### What is needed
Recast the listing below, from its first line through the line holding "48: (685, 357)" inclusive, as a JSON list of strings with one string per line and blank lines left out. Leave the pictures out of the answer.

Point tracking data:
━━━━━━━━━━━━━━━━━━━━━━━━━━━━━━
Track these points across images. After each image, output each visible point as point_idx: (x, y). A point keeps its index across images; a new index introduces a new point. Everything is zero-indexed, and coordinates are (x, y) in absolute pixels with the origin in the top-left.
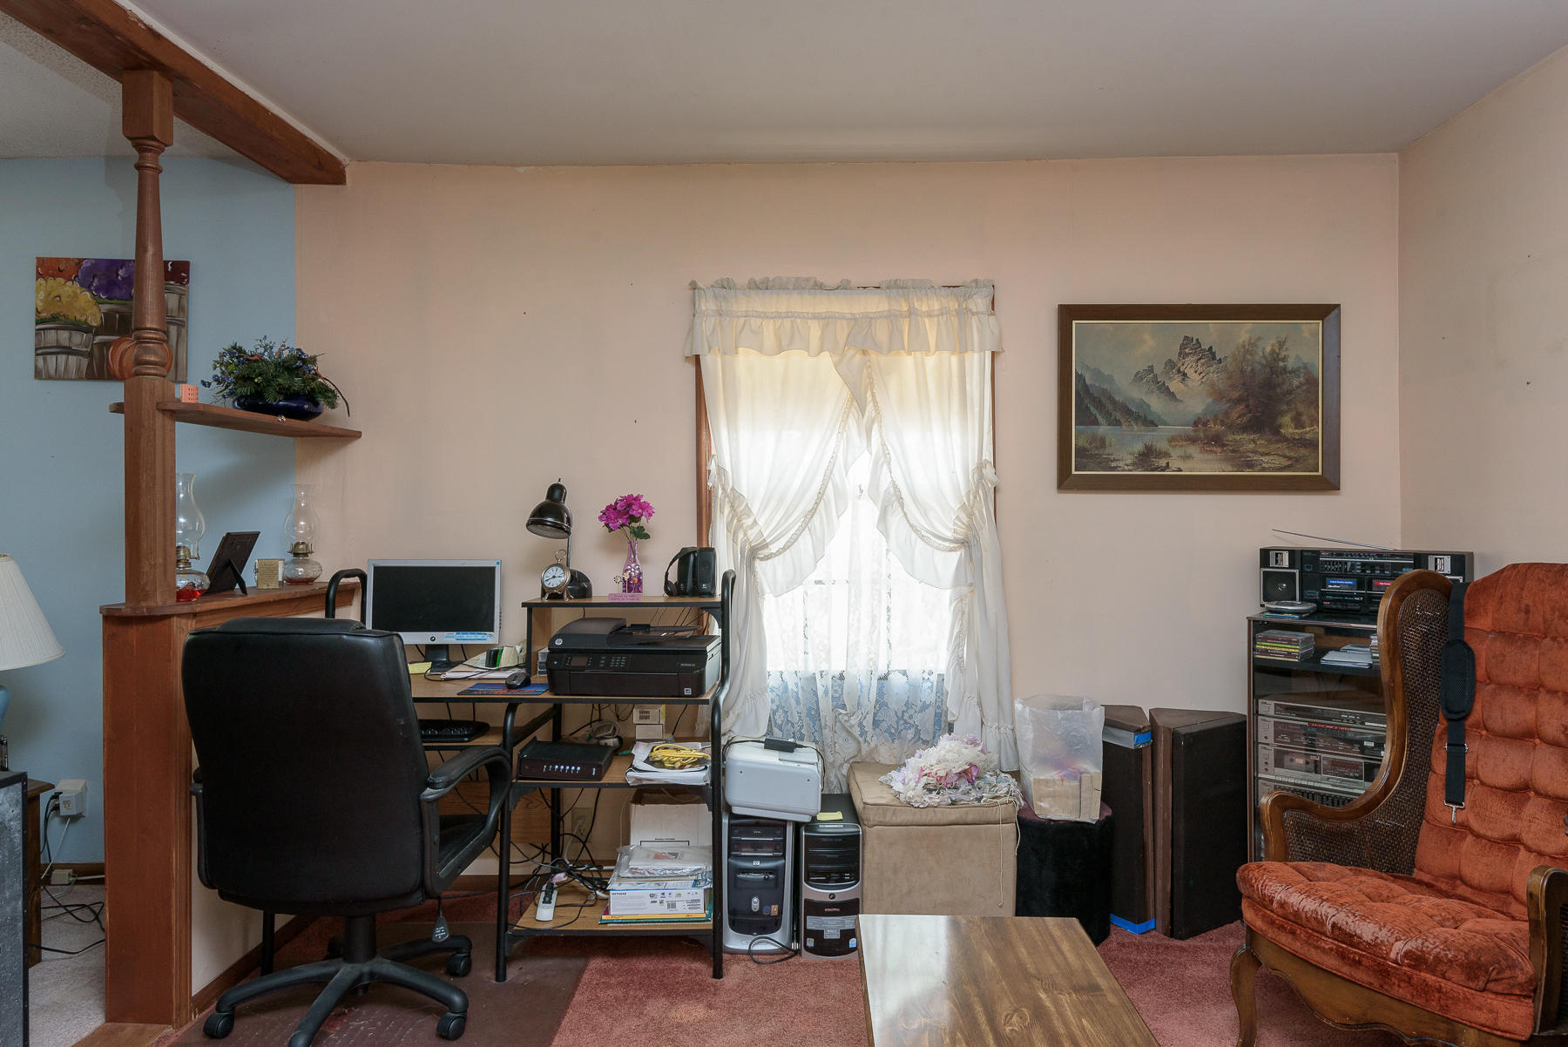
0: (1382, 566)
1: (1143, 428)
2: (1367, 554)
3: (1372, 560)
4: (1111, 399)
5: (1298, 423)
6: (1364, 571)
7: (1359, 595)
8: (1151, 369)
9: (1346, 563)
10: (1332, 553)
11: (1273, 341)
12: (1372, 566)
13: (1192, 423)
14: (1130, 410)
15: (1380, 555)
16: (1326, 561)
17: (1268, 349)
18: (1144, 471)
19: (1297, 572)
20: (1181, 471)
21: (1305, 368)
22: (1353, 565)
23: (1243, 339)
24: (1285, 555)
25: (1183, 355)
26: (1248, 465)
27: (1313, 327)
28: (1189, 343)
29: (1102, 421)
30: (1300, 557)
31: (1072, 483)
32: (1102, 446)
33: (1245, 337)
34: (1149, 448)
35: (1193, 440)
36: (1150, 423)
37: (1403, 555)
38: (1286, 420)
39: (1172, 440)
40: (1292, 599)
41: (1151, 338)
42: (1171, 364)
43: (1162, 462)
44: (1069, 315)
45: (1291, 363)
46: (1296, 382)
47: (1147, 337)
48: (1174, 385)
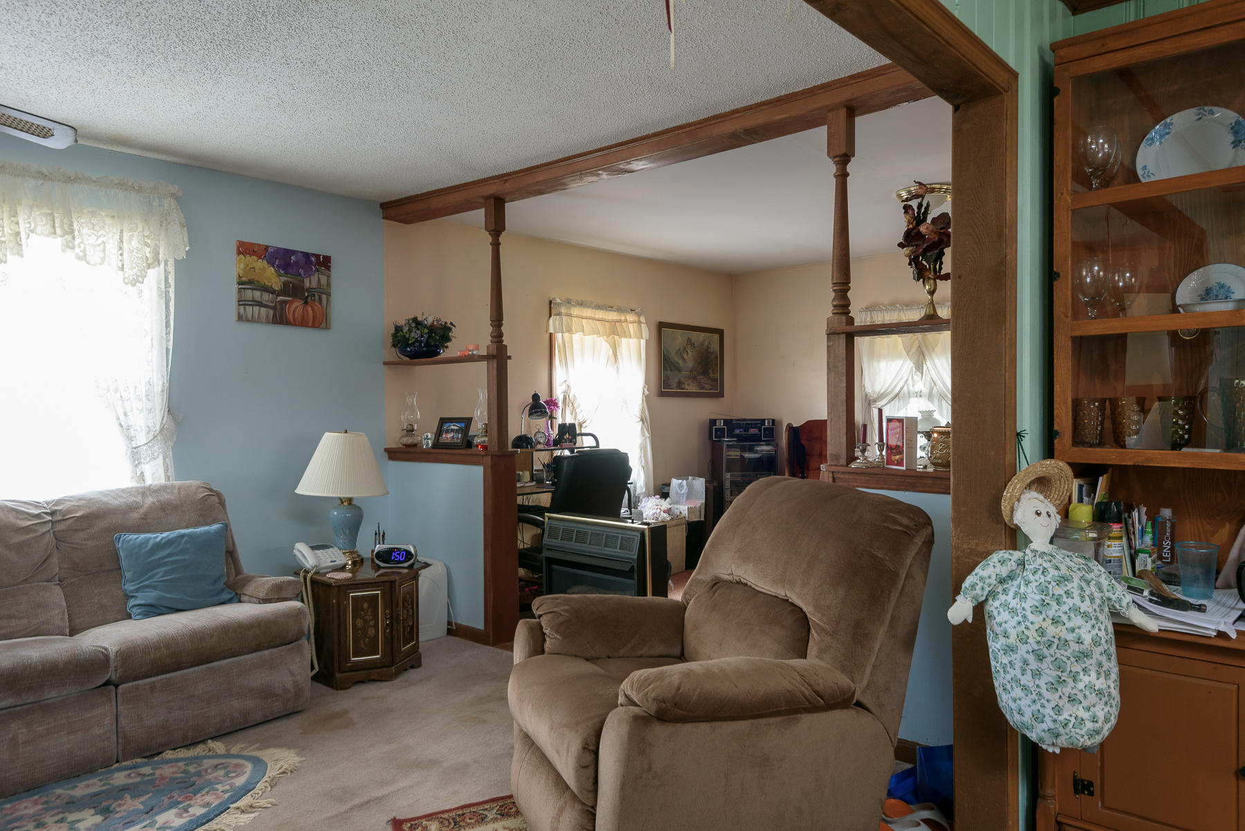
0: (752, 424)
1: (678, 372)
2: (747, 420)
3: (748, 422)
4: (670, 360)
5: (714, 373)
6: (746, 426)
7: (744, 434)
8: (680, 349)
9: (741, 423)
10: (736, 420)
11: (707, 342)
12: (749, 424)
13: (689, 371)
14: (675, 365)
15: (751, 420)
16: (735, 423)
17: (706, 345)
18: (679, 389)
19: (726, 427)
20: (687, 390)
21: (715, 351)
22: (743, 424)
24: (722, 421)
25: (687, 344)
26: (703, 388)
27: (716, 337)
28: (689, 340)
29: (668, 368)
30: (727, 422)
31: (662, 394)
32: (668, 379)
33: (701, 339)
34: (680, 381)
35: (690, 378)
36: (680, 370)
37: (758, 420)
38: (711, 371)
39: (685, 378)
40: (724, 437)
41: (680, 337)
42: (684, 348)
43: (683, 387)
44: (661, 326)
45: (711, 350)
46: (713, 357)
47: (679, 336)
48: (685, 357)
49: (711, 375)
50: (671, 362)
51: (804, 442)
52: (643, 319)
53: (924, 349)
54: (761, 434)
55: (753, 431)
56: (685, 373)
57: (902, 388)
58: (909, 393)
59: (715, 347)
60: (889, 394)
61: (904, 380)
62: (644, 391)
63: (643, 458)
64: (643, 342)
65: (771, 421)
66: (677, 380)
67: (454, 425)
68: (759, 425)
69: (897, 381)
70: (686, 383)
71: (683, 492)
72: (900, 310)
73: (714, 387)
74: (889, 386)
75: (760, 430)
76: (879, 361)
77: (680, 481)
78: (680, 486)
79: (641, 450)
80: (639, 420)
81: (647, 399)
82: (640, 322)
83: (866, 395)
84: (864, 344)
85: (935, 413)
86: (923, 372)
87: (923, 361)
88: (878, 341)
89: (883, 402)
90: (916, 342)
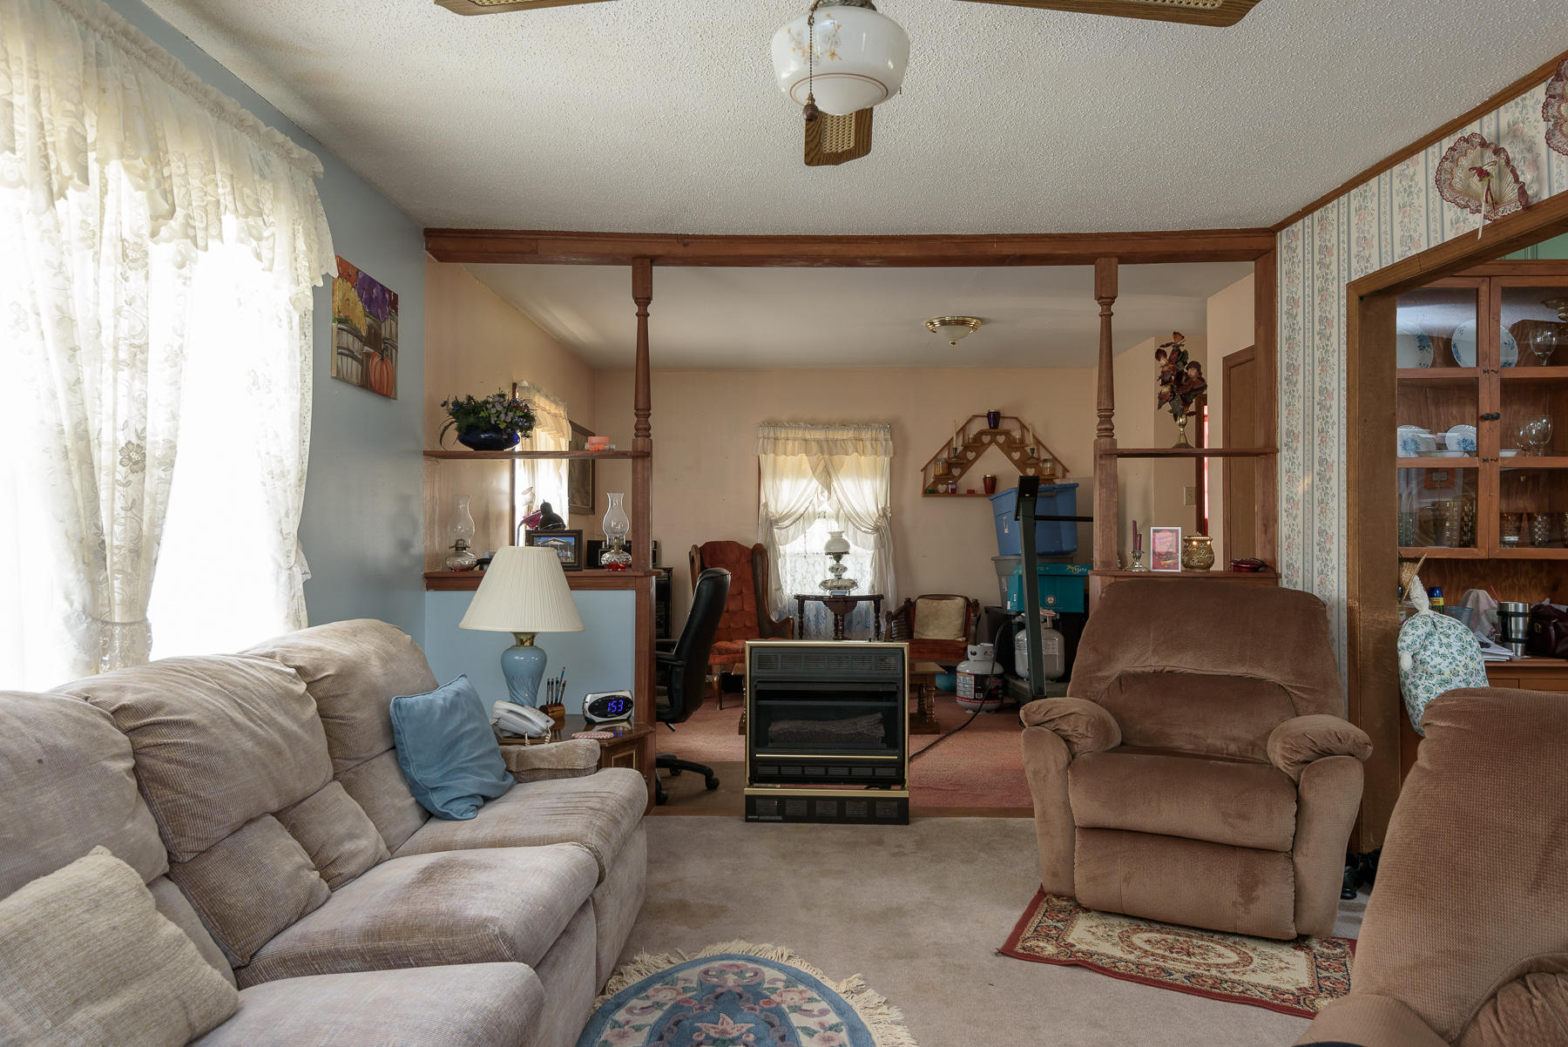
52: (566, 415)
53: (831, 470)
57: (807, 508)
58: (814, 512)
60: (790, 516)
61: (809, 501)
67: (555, 540)
69: (802, 501)
72: (805, 429)
73: (587, 502)
74: (794, 506)
76: (781, 480)
82: (566, 418)
83: (767, 514)
84: (767, 461)
85: (843, 535)
86: (830, 493)
87: (831, 482)
88: (781, 458)
89: (787, 523)
90: (823, 462)
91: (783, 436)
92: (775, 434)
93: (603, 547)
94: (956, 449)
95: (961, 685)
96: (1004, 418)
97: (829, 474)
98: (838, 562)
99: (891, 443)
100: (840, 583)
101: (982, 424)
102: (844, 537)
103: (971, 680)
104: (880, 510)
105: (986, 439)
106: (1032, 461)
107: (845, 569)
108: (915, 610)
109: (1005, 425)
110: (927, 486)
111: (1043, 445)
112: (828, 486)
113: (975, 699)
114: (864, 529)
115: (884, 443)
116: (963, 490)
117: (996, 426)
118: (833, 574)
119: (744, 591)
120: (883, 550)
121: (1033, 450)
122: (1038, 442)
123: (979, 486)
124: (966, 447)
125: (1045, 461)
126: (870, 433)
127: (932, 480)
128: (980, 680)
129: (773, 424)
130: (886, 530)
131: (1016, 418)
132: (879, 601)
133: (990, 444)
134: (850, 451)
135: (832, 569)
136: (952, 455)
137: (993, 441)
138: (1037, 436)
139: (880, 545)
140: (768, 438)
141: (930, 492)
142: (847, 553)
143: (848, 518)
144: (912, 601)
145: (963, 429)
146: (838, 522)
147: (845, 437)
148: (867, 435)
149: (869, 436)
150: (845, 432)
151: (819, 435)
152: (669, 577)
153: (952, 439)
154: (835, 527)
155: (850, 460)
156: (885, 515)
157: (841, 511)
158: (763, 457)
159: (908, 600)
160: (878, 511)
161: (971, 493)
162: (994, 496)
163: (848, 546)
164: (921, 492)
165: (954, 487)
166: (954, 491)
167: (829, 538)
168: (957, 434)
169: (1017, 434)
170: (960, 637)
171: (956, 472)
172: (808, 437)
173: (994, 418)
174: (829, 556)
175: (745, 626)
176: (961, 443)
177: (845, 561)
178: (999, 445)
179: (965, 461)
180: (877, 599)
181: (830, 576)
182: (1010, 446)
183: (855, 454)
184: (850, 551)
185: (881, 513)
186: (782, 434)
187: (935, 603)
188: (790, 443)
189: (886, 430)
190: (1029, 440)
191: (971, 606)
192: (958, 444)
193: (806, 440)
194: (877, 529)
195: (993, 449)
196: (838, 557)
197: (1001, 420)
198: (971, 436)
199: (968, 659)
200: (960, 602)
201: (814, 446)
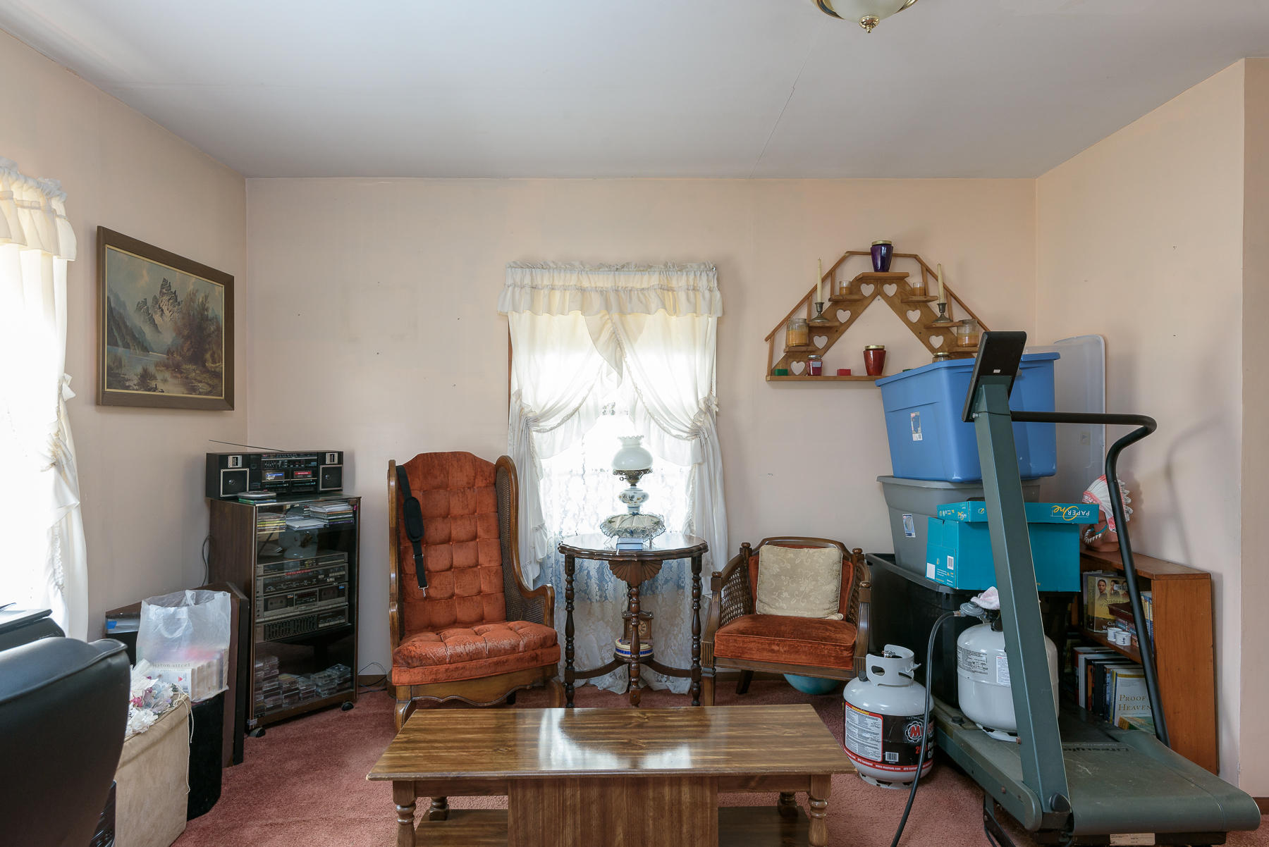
0: (299, 461)
1: (142, 352)
2: (291, 454)
3: (293, 458)
4: (124, 323)
5: (214, 362)
6: (289, 466)
7: (286, 482)
8: (145, 302)
9: (278, 461)
10: (269, 455)
11: (203, 295)
12: (294, 462)
13: (166, 352)
14: (135, 336)
15: (298, 454)
16: (266, 461)
17: (201, 300)
18: (146, 391)
19: (248, 470)
20: (163, 392)
21: (216, 318)
22: (283, 462)
23: (189, 290)
24: (240, 458)
25: (162, 294)
26: (193, 390)
27: (220, 289)
28: (166, 284)
29: (120, 343)
30: (249, 459)
31: (104, 400)
32: (120, 365)
33: (191, 288)
34: (145, 371)
35: (167, 367)
36: (145, 349)
37: (311, 454)
38: (208, 356)
39: (157, 365)
40: (245, 490)
41: (147, 275)
42: (156, 300)
43: (153, 384)
44: (105, 239)
45: (210, 314)
46: (212, 328)
47: (145, 272)
48: (157, 318)
49: (209, 365)
50: (126, 327)
51: (417, 494)
52: (58, 205)
53: (623, 337)
54: (317, 481)
55: (301, 475)
56: (156, 356)
57: (584, 399)
59: (217, 309)
60: (559, 411)
61: (588, 387)
62: (61, 388)
63: (58, 564)
64: (60, 266)
65: (336, 455)
66: (139, 370)
68: (314, 464)
69: (577, 387)
70: (159, 376)
71: (178, 634)
72: (582, 273)
73: (213, 390)
74: (563, 397)
75: (315, 474)
76: (543, 352)
77: (172, 609)
78: (172, 622)
79: (53, 543)
80: (47, 463)
81: (69, 407)
82: (51, 213)
83: (522, 409)
84: (521, 323)
85: (642, 441)
86: (621, 374)
87: (622, 355)
88: (543, 319)
89: (552, 422)
90: (609, 325)
91: (546, 282)
92: (532, 279)
93: (230, 465)
94: (822, 304)
95: (856, 731)
96: (897, 255)
97: (619, 344)
98: (633, 485)
99: (718, 294)
100: (635, 524)
101: (863, 266)
102: (644, 445)
103: (874, 725)
104: (701, 402)
105: (867, 290)
106: (941, 324)
107: (645, 497)
108: (757, 563)
109: (898, 267)
110: (774, 365)
111: (956, 298)
112: (618, 364)
113: (884, 762)
114: (675, 432)
115: (707, 294)
116: (831, 371)
117: (885, 267)
118: (626, 505)
119: (481, 532)
120: (705, 467)
121: (943, 307)
122: (949, 293)
123: (857, 365)
124: (837, 302)
125: (963, 322)
126: (684, 277)
127: (783, 355)
128: (893, 728)
129: (530, 265)
130: (710, 433)
131: (915, 257)
132: (700, 557)
133: (873, 297)
134: (653, 306)
135: (624, 498)
136: (815, 314)
137: (878, 293)
138: (947, 284)
139: (701, 460)
140: (522, 287)
141: (779, 373)
142: (646, 471)
143: (650, 415)
144: (753, 547)
145: (830, 275)
146: (634, 422)
147: (645, 285)
148: (680, 282)
149: (683, 283)
150: (646, 277)
151: (604, 281)
152: (354, 513)
153: (815, 289)
154: (631, 429)
155: (654, 321)
156: (708, 408)
157: (639, 404)
158: (514, 318)
159: (746, 548)
160: (698, 402)
161: (844, 374)
162: (881, 381)
163: (649, 459)
164: (765, 373)
165: (817, 364)
166: (818, 371)
167: (618, 447)
168: (823, 280)
169: (916, 281)
170: (833, 613)
171: (820, 341)
172: (586, 284)
173: (883, 256)
174: (619, 476)
175: (480, 592)
176: (827, 295)
177: (644, 484)
178: (886, 297)
179: (837, 324)
180: (696, 554)
181: (623, 509)
182: (907, 300)
183: (661, 311)
184: (653, 467)
185: (702, 406)
186: (544, 279)
187: (791, 553)
188: (557, 294)
189: (711, 274)
190: (936, 290)
191: (852, 560)
192: (823, 296)
193: (582, 290)
194: (696, 432)
195: (879, 306)
196: (633, 477)
197: (893, 260)
198: (845, 285)
199: (866, 679)
200: (833, 553)
201: (596, 300)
━━━━━━━━━━━━━━━━━━━━━━━━━━━━━━
### Solution to this task
[
  "Track these points across images. After each image, output each visible point as point_idx: (x, y). A point keeps its index across images; a new index introduces a new point. Everything is zero-indexed, and coordinates are (x, y) in absolute pixels with the origin in the top-left.",
  "0: (1382, 566)",
  "1: (1143, 428)",
  "2: (1367, 554)",
  "3: (1372, 560)",
  "4: (1111, 399)",
  "5: (1298, 423)",
  "6: (1364, 571)",
  "7: (1359, 595)",
  "8: (1151, 369)",
  "9: (1346, 563)",
  "10: (1332, 553)",
  "11: (1273, 341)",
  "12: (1372, 566)",
  "13: (1192, 423)",
  "14: (1130, 410)",
  "15: (1380, 555)",
  "16: (1326, 561)",
  "17: (1268, 349)",
  "18: (1144, 471)",
  "19: (1297, 572)",
  "20: (1181, 471)",
  "21: (1305, 368)",
  "22: (1353, 565)",
  "23: (1243, 339)",
  "24: (1285, 555)",
  "25: (1183, 355)",
  "26: (1248, 465)",
  "27: (1313, 327)",
  "28: (1189, 343)",
  "29: (1102, 421)",
  "30: (1300, 557)",
  "31: (1072, 483)",
  "32: (1102, 446)",
  "33: (1245, 337)",
  "34: (1149, 448)",
  "35: (1193, 440)",
  "36: (1150, 423)",
  "37: (1403, 555)",
  "38: (1286, 420)",
  "39: (1172, 440)",
  "40: (1292, 599)",
  "41: (1151, 338)",
  "42: (1171, 364)",
  "43: (1162, 462)",
  "44: (1069, 315)",
  "45: (1291, 363)",
  "46: (1296, 382)",
  "47: (1147, 337)",
  "48: (1174, 385)",
  "0: (752, 424)",
  "1: (678, 372)",
  "2: (747, 420)",
  "3: (748, 422)",
  "4: (670, 360)",
  "5: (714, 373)",
  "6: (746, 426)",
  "7: (744, 434)",
  "8: (680, 349)",
  "9: (741, 423)",
  "10: (736, 420)",
  "11: (707, 342)",
  "12: (749, 424)",
  "13: (689, 371)",
  "14: (675, 365)",
  "15: (751, 420)",
  "16: (735, 423)",
  "17: (706, 345)",
  "18: (679, 389)",
  "19: (726, 427)",
  "20: (687, 390)",
  "21: (715, 351)",
  "22: (743, 424)",
  "24: (722, 421)",
  "25: (687, 344)",
  "26: (703, 388)",
  "27: (716, 337)",
  "28: (689, 340)",
  "29: (668, 368)",
  "30: (727, 422)",
  "31: (662, 394)",
  "32: (668, 379)",
  "33: (701, 339)",
  "34: (680, 381)",
  "35: (690, 378)",
  "36: (680, 370)",
  "37: (758, 420)",
  "38: (711, 371)",
  "39: (685, 378)",
  "40: (724, 437)",
  "41: (680, 337)",
  "42: (684, 348)",
  "43: (683, 387)",
  "44: (661, 326)",
  "45: (711, 350)",
  "46: (713, 357)",
  "47: (679, 336)",
  "48: (685, 357)"
]